N.J. Court Ruling Could Affect 10,000 Drunk Driving Cases

April 6, 2007

A breath test used in thousands of drunken driving cases in New Jersey went on trial this week, when the state Supreme Court considered whether the instrument provides reliable blood-alcohol level readings.

The outcome will affect at least 10,000 drunken driving cases that have been hung up — some for more than a year — over questions about the reliability of the machine, the Alcotest 7110.

The Alcotest is the next-generation successor to the Breathalyzer machine and is used in 17 of the state’s 21 counties. The other four still use the Breathalyzer.

The Supreme Court will consider whether the machine is scientifically reliable for establishing blood-alcohol levels in prosecutions. Defense lawyers claim the machine can produce erroneous readings, but the state says it is accurate.

The legal threshold for intoxication in New Jersey is a blood-alcohol level of .08 percent.

Questions over the validity of the Alcotest are as old as the machine itself.

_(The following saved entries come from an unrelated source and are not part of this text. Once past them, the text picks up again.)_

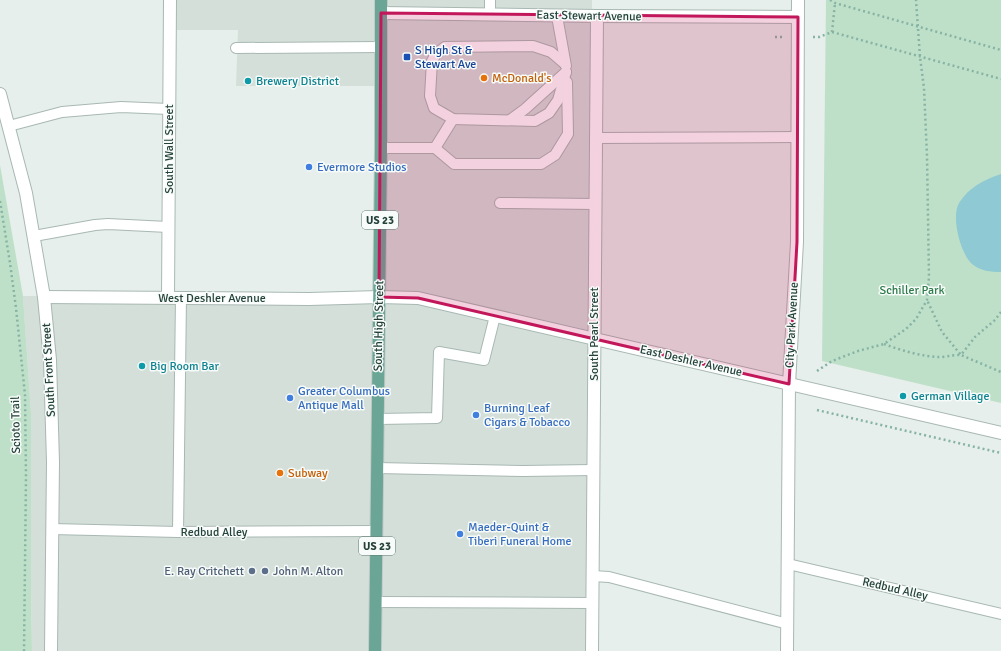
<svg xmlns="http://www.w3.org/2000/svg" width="1001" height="651" viewBox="0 0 1001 651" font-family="Signika,sans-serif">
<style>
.built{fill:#d4dfda}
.green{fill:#bfe0c8}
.water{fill:#8ec9d4}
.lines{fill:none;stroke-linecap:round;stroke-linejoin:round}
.lane-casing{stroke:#a8b8b2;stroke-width:12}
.street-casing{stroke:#a8b8b2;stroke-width:14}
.primary-casing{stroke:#c2cac8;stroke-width:14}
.path{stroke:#86b3a5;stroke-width:2.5;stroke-dasharray:2 3;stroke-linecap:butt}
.lane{stroke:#fff;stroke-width:10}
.street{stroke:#fff;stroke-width:12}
.primary{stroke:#6aa596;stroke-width:12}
.marked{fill:#c2185b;fill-opacity:0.2;stroke:#c2185b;stroke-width:3;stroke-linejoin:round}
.transit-dot{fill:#1a4fb4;stroke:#f7fbf9;stroke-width:1.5}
.food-dot{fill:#e8710a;stroke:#f7fbf9;stroke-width:1.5}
.culture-dot{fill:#0f9aa8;stroke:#f7fbf9;stroke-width:1.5}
.shop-dot{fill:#3f7fe0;stroke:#f7fbf9;stroke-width:1.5}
.service-dot{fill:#5c6f8a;stroke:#f7fbf9;stroke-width:1.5}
.labels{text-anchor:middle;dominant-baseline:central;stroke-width:3;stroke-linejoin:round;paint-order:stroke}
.shield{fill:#f7fbf9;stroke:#637a73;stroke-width:1}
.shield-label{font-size:11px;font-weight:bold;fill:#24423a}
.street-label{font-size:12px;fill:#24423a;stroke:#f7fbf9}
.transit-label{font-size:12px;fill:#164399;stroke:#f7fbf9;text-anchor:start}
.food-label{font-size:12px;fill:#c56008;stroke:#f7fbf9;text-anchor:start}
.culture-label{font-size:12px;fill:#0d838f;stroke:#f7fbf9;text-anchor:start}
.shop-label{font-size:12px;fill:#366cbe;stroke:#f7fbf9;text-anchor:start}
.park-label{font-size:12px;fill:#2d7a4b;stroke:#f7fbf9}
.service-label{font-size:12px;fill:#4e5e75;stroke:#f7fbf9;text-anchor:end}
</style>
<rect width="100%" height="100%" fill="#e6efeb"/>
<polygon class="built" points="170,0 592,0 586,651 32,651 31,588 31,413 23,296 376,295 380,86 236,86 238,30 169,30"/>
<g class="green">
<polygon points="826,0 1001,0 1001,403 822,361"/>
<polygon points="0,165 23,296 31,413 31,588 32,651 0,651"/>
</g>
<path class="water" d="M1001 174V272C991 272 980 271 972 264 960 253 951 217 959 203 969 187 984 180 1001 174Z"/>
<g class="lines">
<g class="lane-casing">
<g id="lane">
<polyline points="490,15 490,0"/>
<polyline points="557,16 566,66"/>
<polyline points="236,48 381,47"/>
<polyline points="565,64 551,52 533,46 445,47 436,54 432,61 430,96 434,108 453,119 535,121 549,113 558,100 566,72"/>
<polyline points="510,120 525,109 566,72"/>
<polyline points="9,126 62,112 121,107 169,109"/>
<polyline points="595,138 797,137"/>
<polyline points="381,148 435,148 454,164 541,164 555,155 568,134 567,82"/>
<polyline points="435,148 453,119"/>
<polyline points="500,203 595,204"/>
<polyline points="34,236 95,225 108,224 168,227"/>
<polyline points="378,419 437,418 439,352 484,360 495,316"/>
<polyline points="377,468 523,471 593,470"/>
<polyline points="52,529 178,532 377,531"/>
<polyline points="178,532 181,297"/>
<polyline points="788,564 1001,614"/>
<polyline points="593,576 609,577 788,624"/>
<polyline points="376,602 592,603"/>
</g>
</g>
<g class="street-casing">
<g id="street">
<polyline points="381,13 597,16 798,17"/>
<polyline points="0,94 26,193 44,297 50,360 53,462 51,651"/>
<polyline points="44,297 309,299 379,297 418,298 1001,433"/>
<polyline points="168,297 170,0"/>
<polyline points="592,651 597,16"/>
<polyline points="787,651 789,384 797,242 798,0"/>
</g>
</g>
<g class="primary-casing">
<polyline id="primary" points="375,651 381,148 381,0"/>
</g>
<g class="path">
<polyline points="830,0 835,3 1001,50"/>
<polyline points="832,32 835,3"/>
<polyline points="775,37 784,37"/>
<polyline points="813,37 819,37 832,32 1001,79"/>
<polyline points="0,201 10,263 16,308 25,395 26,477 24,651"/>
<polyline points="1001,312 995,320 975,337 961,355 1001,372"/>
<path d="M884 344C903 351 923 357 942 357 949 356 955 355 961 355L942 332 927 300"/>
<polyline points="817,371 832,361 858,351 884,344 906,329 916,319 927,300 929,277 927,156 924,88 920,57 916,0"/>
<polyline points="817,410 1001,453"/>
</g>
<use href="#lane" class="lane"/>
<use href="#street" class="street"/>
<use href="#primary" class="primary"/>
</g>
<path class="marked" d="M381 13 798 17 797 242 789 384 418 298 379 297Z"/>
<rect class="transit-dot" x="403" y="53" width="8" height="8" rx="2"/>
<g class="food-dot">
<circle cx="484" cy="78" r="4"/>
<circle cx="280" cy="473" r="4"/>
</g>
<g class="culture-dot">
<circle cx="248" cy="81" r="4"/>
<circle cx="142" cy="366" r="4"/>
<circle cx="903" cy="396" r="4"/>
</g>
<g class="shop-dot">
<circle cx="309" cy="167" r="4"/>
<circle cx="290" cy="398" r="4"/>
<circle cx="476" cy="415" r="4"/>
<circle cx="460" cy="534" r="4"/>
</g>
<g class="service-dot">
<circle cx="252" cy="571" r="4"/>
<circle cx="265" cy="571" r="4"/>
</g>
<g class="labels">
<g class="shield">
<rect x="362" y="211" width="36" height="18" rx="3"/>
<rect x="359" y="537" width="36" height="18" rx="3"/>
</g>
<g class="shield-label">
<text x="380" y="220">US 23</text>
<text x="377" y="546">US 23</text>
</g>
<g class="street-label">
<text transform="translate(589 16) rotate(1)">East Stewart Avenue</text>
<text transform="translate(169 149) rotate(-90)">South Wall Street</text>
<text x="212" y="298">West Deshler Avenue</text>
<text transform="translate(792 325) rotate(-87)">City Park Avenue</text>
<text transform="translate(379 326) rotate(-89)">South High Street</text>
<text transform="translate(594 334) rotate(-90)">South Pearl Street</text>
<text transform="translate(691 361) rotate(13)">East Deshler Avenue</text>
<text transform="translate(49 370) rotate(-93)">South Front Street</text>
<text transform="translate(16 425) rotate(-91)">Scioto Trail</text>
<text x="214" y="532">Redbud Alley</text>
<text transform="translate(895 589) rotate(13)">Redbud Alley</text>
</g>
<g class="transit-label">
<text x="415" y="50">S High St &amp;<tspan x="415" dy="14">Stewart Ave</tspan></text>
</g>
<g class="food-label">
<text x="492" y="78">McDonald's</text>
<text x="288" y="473">Subway</text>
</g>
<g class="culture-label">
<text x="256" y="81">Brewery District</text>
<text x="150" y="366">Big Room Bar</text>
<text x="911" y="396">German Village</text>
</g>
<g class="shop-label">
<text x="317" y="167">Evermore Studios</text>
<text x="298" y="391">Greater Columbus<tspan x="298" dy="14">Antique Mall</tspan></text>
<text x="484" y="408">Burning Leaf<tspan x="484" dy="14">Cigars &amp; Tobacco</tspan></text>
<text x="468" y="527">Maeder-Quint &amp;<tspan x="468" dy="14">Tiberi Funeral Home</tspan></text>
</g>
<g class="park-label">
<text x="912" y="290">Schiller Park</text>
</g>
<g class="service-label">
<text x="244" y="571">E. Ray Critchett</text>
<text x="273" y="571" text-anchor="start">John M. Alton</text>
</g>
</g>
</svg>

After a 13-month trial period for the then-new Alcotest in Camden County in 2001-2002, a Superior Court judge upheld the machine’s use after some defendants challenged its results.

In February, a special master appointed by the Supreme Court concluded that the machine is generally reliable but not perfect, and that it should only be used with some adjustments and discretion.

The master, retired Judge Michael Patrick King, suggested that judges be able to consider other evidence in cases where the Alcotest readings are close to the threshold.

King also said that until the Alcotest machines are outfitted with breath temperature sensors, all the readings should be reduced. Higher breath temperatures give higher blood-alcohol readings, King wrote in his report.

The reliability of the new machines is a big deal in New Jersey because judges, not juries, hear all drunken driving cases. And they are given practically no leeway. If a driver is determined to have a blood-alcohol level above .08 percent, he or she is guilty.